**TASK**
Copy the text of every entry below line for line without any changes, and leave the pictures out of your answer.

---

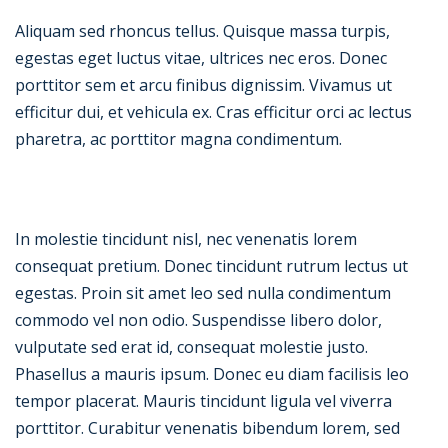
Aliquam sed rhoncus tellus. Quisque massa turpis,
egestas eget luctus vitae, ultrices nec eros. Donec
porttitor sem et arcu finibus dignissim. Vivamus ut
efficitur dui, et vehicula ex. Cras efficitur orci ac lectus
pharetra, ac porttitor magna condimentum.
In molestie tincidunt nisl, nec venenatis lorem
consequat pretium. Donec tincidunt rutrum lectus ut
egestas. Proin sit amet leo sed nulla condimentum
commodo vel non odio. Suspendisse libero dolor,
vulputate sed erat id, consequat molestie justo.
Phasellus a mauris ipsum. Donec eu diam facilisis leo
tempor placerat. Mauris tincidunt ligula vel viverra
porttitor. Curabitur venenatis bibendum lorem, sed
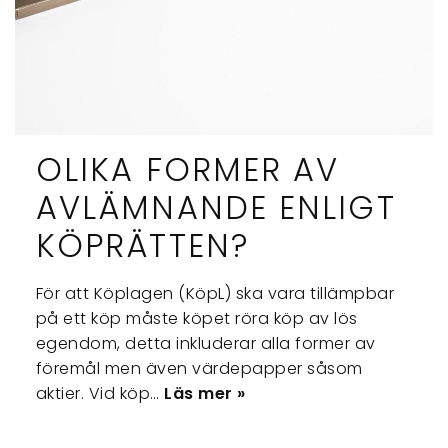
OLIKA FORMER AV
AVLÄMNANDE ENLIGT
KÖPRÄTTEN?
För att Köplagen (KöpL) ska vara tillämpbar
på ett köp måste köpet röra köp av lös
egendom, detta inkluderar alla former av
föremål men även värdepapper såsom
aktier. Vid köp…
Läs mer »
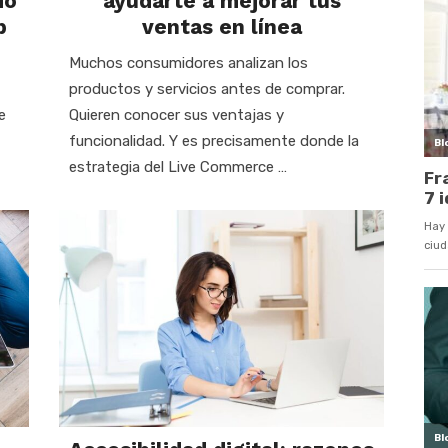
do
ayudarte a mejorar tus
b
ventas en línea
Muchos consumidores analizan los
productos y servicios antes de comprar.
e
Quieren conocer sus ventajas y
funcionalidad. Y es precisamente donde la
estrategia del Live Commerce …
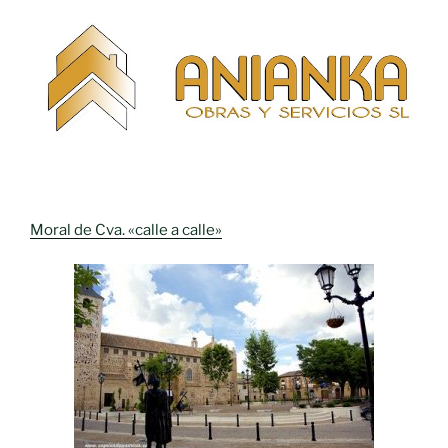
Moral de Cva. «calle a calle»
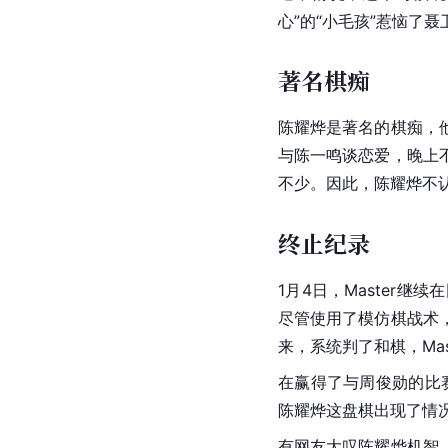
心”的“小毛孩”惹恼了
著名棋痴
陈耀烨是著名的棋痴，
与陈一鸣谈恋爱，晚上
不少。因此，陈耀烨不
终止纪录
1月4日，Master
尽管使用了模仿棋战术
来，系统判了和棋，Ma
在赢得了与周俊勋的比赛
陈耀烨这盘棋出现了情
有网友大叹陈耀烨机智，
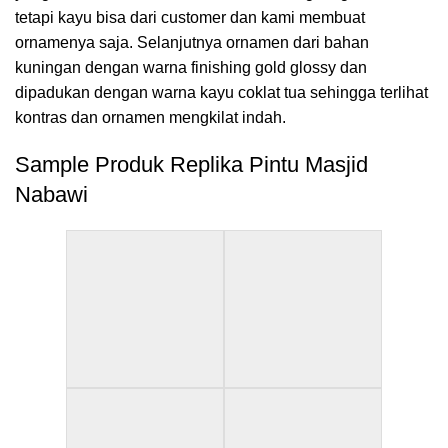
tetapi kayu bisa dari customer dan kami membuat
ornamenya saja. Selanjutnya ornamen dari bahan
kuningan dengan warna finishing gold glossy dan
dipadukan dengan warna kayu coklat tua sehingga terlihat
kontras dan ornamen mengkilat indah.
Sample Produk Replika Pintu Masjid
Nabawi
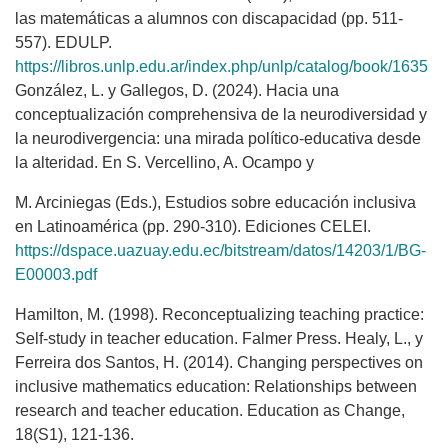
las matemáticas a alumnos con discapacidad (pp. 511-
557). EDULP.
https://libros.unlp.edu.ar/index.php/unlp/catalog/book/1635
González, L. y Gallegos, D. (2024). Hacia una
conceptualización comprehensiva de la neurodiversidad y
la neurodivergencia: una mirada político-educativa desde
la alteridad. En S. Vercellino, A. Ocampo y
M. Arciniegas (Eds.), Estudios sobre educación inclusiva
en Latinoamérica (pp. 290-310). Ediciones CELEI.
https://dspace.uazuay.edu.ec/bitstream/datos/14203/1/BG-
E00003.pdf
Hamilton, M. (1998). Reconceptualizing teaching practice:
Self-study in teacher education. Falmer Press. Healy, L., y
Ferreira dos Santos, H. (2014). Changing perspectives on
inclusive mathematics education: Relationships between
research and teacher education. Education as Change,
18(S1), 121-136.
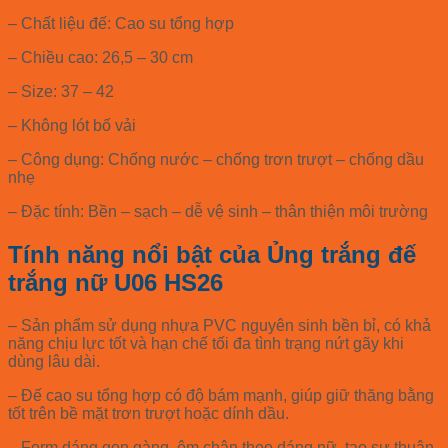
– Chất liệu đế: Cao su tổng hợp
– Chiều cao: 26,5 – 30 cm
– Size: 37 – 42
– Không lót bố vải
– Công dụng: Chống nước – chống trơn trượt – chống dầu
nhẹ
– Đặc tính: Bền – sạch – dễ vệ sinh – thân thiện môi trường
Tính năng nổi bật của Ủng trắng đế
trắng nữ U06 HS26
– Sản phẩm sử dụng nhựa PVC nguyên sinh bền bỉ, có khả
năng chịu lực tốt và hạn chế tối đa tình trạng nứt gãy khi
dùng lâu dài.
– Đế cao su tổng hợp có độ bám mạnh, giúp giữ thăng bằng
tốt trên bề mặt trơn trượt hoặc dính dầu.
– Form dáng gọn gàng, ôm chân theo dáng nữ, tạo sự thuận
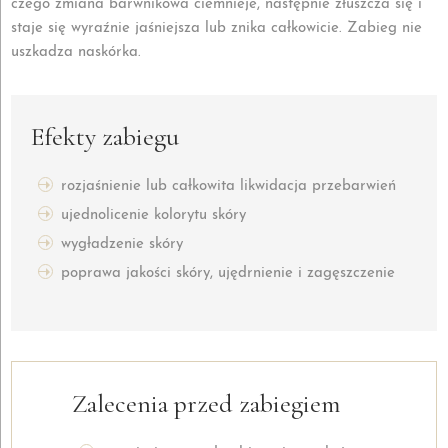
czego zmiana barwnikowa ciemnieje, następnie złuszcza się i
staje się wyraźnie jaśniejsza lub znika całkowicie. Zabieg nie
uszkadza naskórka.
Efekty zabiegu
rozjaśnienie lub całkowita likwidacja przebarwień
ujednolicenie kolorytu skóry
wygładzenie skóry
poprawa jakości skóry, ujędrnienie i zagęszczenie
Zalecenia przed zabiegiem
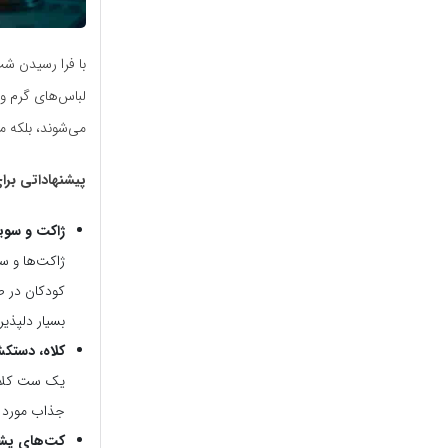
با فرا رسیدن شب
لباس‌های گرم و
می‌شوند، بلکه م
پیشنهاداتی برا
ژاکت و سوی
ژاکت‌ها و س
کودکان در طو
بسیار دلپذیر
کلاه، دستک
یک ست کلاه
جذاب مورد اس
کت‌های پشم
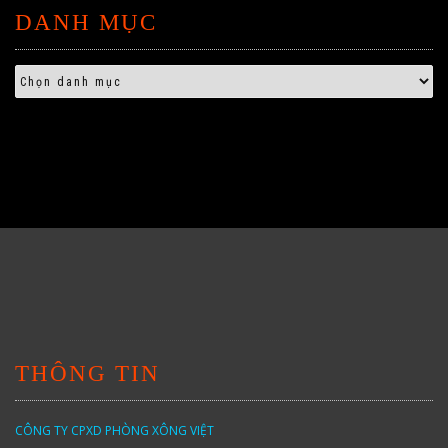
DANH MỤC
THÔNG TIN
CÔNG TY CPXD PHÒNG XÔNG VIỆT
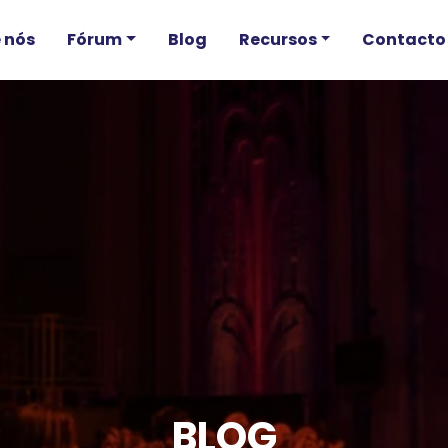
 nós
Fórum
Blog
Recursos
Contacto
BLOG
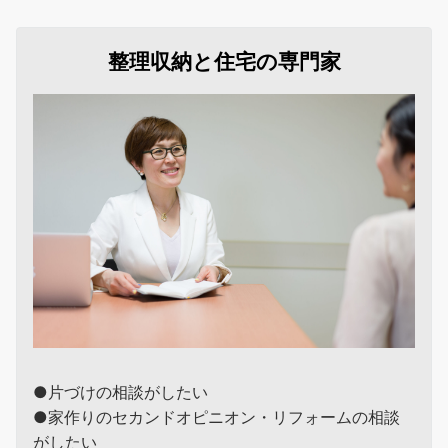
整理収納と住宅の専門家
●片づけの相談がしたい
●家作りのセカンドオピニオン・リフォームの相談
がしたい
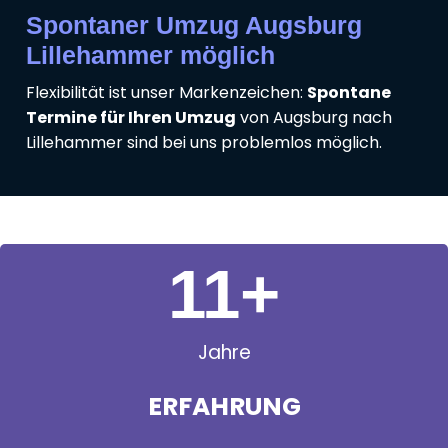
Spontaner Umzug Augsburg
Lillehammer möglich
Flexibilität ist unser Markenzeichen:
Spontane
Termine für Ihren Umzug
von Augsburg nach
Lillehammer sind bei uns problemlos möglich.
11
+
Jahre
ERFAHRUNG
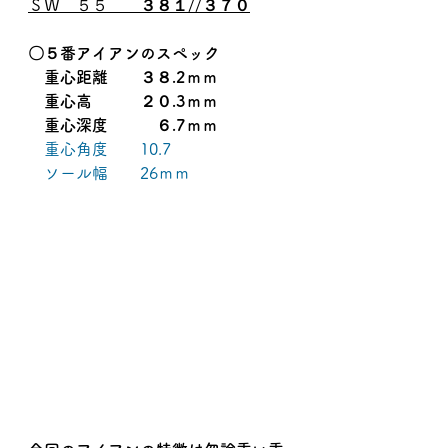
ＳＷ　５５　　
３８１
//
３７０
〇５番アイアンのスペック
　重心距離　　３８.2ｍｍ
　重心高　　　２０.3ｍｍ
　重心深度　　　６.7ｍｍ
　重心角度　　10.7
　ソール幅　　26ｍｍ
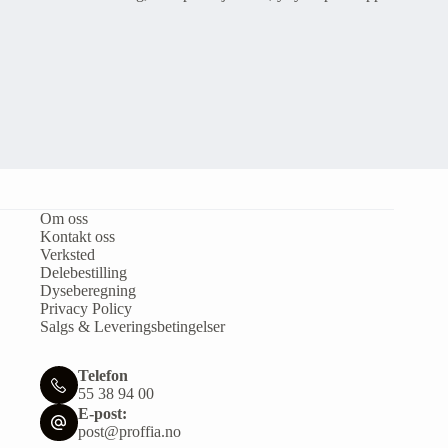
Om oss
Kontakt oss
Verksted
Delebestilling
Dyseberegning
Privacy Policy
Salgs & Leveringsbetingelser
Telefon
55 38 94 00
E-post:
post@proffia.no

---

**RESULT OF THE EXERCISE**
Aliquam sed rhoncus tellus. Quisque massa turpis,
egestas eget luctus vitae, ultrices nec eros. Donec
porttitor sem et arcu finibus dignissim. Vivamus ut
efficitur dui, et vehicula ex. Cras efficitur orci ac lectus
pharetra, ac porttitor magna condimentum.
In molestie tincidunt nisl, nec venenatis lorem
consequat pretium. Donec tincidunt rutrum lectus ut
egestas. Proin sit amet leo sed nulla condimentum
commodo vel non odio. Suspendisse libero dolor,
vulputate sed erat id, consequat molestie justo.
Phasellus a mauris ipsum. Donec eu diam facilisis leo
tempor placerat. Mauris tincidunt ligula vel viverra
porttitor. Curabitur venenatis bibendum lorem, sed
OLIKA FORMER AV
AVLÄMNANDE ENLIGT
KÖPRÄTTEN?
För att Köplagen (KöpL) ska vara tillämpbar
på ett köp måste köpet röra köp av lös
egendom, detta inkluderar alla former av
föremål men även värdepapper såsom
aktier. Vid köp…
Läs mer »
do
ayudarte a mejorar tus
b
ventas en línea
Muchos consumidores analizan los
productos y servicios antes de comprar.
e
Quieren conocer sus ventajas y
funcionalidad. Y es precisamente donde la
estrategia del Live Commerce …
Moral de Cva. «calle a calle»
心”的“小毛孩”惹恼了
著名棋痴
陈耀烨是著名的棋痴，
与陈一鸣谈恋爱，晚上
不少。因此，陈耀烨不
终止纪录
1月4日，Master
尽管使用了模仿棋战术
来，系统判了和棋，Ma
在赢得了与周俊勋的比赛
陈耀烨这盘棋出现了情
有网友大叹陈耀烨机智，
tetapi kayu bisa dari customer dan kami membuat
ornamenya saja. Selanjutnya ornamen dari bahan
kuningan dengan warna finishing gold glossy dan
dipadukan dengan warna kayu coklat tua sehingga terlihat
kontras dan ornamen mengkilat indah.
Sample Produk Replika Pintu Masjid
Nabawi
las matemáticas a alumnos con discapacidad (pp. 511-
557). EDULP.
https://libros.unlp.edu.ar/index.php/unlp/catalog/book/1635
González, L. y Gallegos, D. (2024). Hacia una
conceptualización comprehensiva de la neurodiversidad y
la neurodivergencia: una mirada político-educativa desde
la alteridad. En S. Vercellino, A. Ocampo y
M. Arciniegas (Eds.), Estudios sobre educación inclusiva
en Latinoamérica (pp. 290-310). Ediciones CELEI.
https://dspace.uazuay.edu.ec/bitstream/datos/14203/1/BG-
E00003.pdf
Hamilton, M. (1998). Reconceptualizing teaching practice:
Self-study in teacher education. Falmer Press. Healy, L., y
Ferreira dos Santos, H. (2014). Changing perspectives on
inclusive mathematics education: Relationships between
research and teacher education. Education as Change,
18(S1), 121-136.
– Chất liệu đế: Cao su tổng hợp
– Chiều cao: 26,5 – 30 cm
– Size: 37 – 42
– Không lót bố vải
– Công dụng: Chống nước – chống trơn trượt – chống dầu
nhẹ
– Đặc tính: Bền – sạch – dễ vệ sinh – thân thiện môi trường
Tính năng nổi bật của Ủng trắng đế
trắng nữ U06 HS26
– Sản phẩm sử dụng nhựa PVC nguyên sinh bền bỉ, có khả
năng chịu lực tốt và hạn chế tối đa tình trạng nứt gãy khi
dùng lâu dài.
– Đế cao su tổng hợp có độ bám mạnh, giúp giữ thăng bằng
tốt trên bề mặt trơn trượt hoặc dính dầu.
– Form dáng gọn gàng, ôm chân theo dáng nữ, tạo sự thuận
czego zmiana barwnikowa ciemnieje, następnie złuszcza się i
staje się wyraźnie jaśniejsza lub znika całkowicie. Zabieg nie
uszkadza naskórka.
Efekty zabiegu
rozjaśnienie lub całkowita likwidacja przebarwień
ujednolicenie kolorytu skóry
wygładzenie skóry
poprawa jakości skóry, ujędrnienie i zagęszczenie
Zalecenia przed zabiegiem
با فرا رسیدن شب
لباس‌های گرم و
می‌شوند، بلکه م
پیشنهاداتی برا
ژاکت و سوی
ژاکت‌ها و س
کودکان در طو
بسیار دلپذیر
کلاه، دستک
یک ست کلاه
جذاب مورد اس
کت‌های پشم
DANH MỤC
THÔNG TIN
CÔNG TY CPXD PHÒNG XÔNG VIỆT
 nós
Fórum
Blog
Recursos
Contacto
BLOG
整理収納と住宅の専門家
●片づけの相談がしたい
●家作りのセカンドオピニオン・リフォームの相談
がしたい
Spontaner Umzug Augsburg
Lillehammer möglich
Flexibilität ist unser Markenzeichen:
Spontane
Termine für Ihren Umzug
von Augsburg nach
Lillehammer sind bei uns problemlos möglich.
11
+
Jahre
ERFAHRUNG
ＳＷ　５５　　
３８１
//
３７０
〇５番アイアンのスペック
　重心距離　　３８.2ｍｍ
　重心高　　　２０.3ｍｍ
　重心深度　　　６.7ｍｍ
　重心角度　　10.7
　ソール幅　　26ｍｍ
Om oss
Kontakt oss
Verksted
Delebestilling
Dyseberegning
Privacy Policy
Salgs & Leveringsbetingelser
Telefon
55 38 94 00
E-post:
post@proffia.no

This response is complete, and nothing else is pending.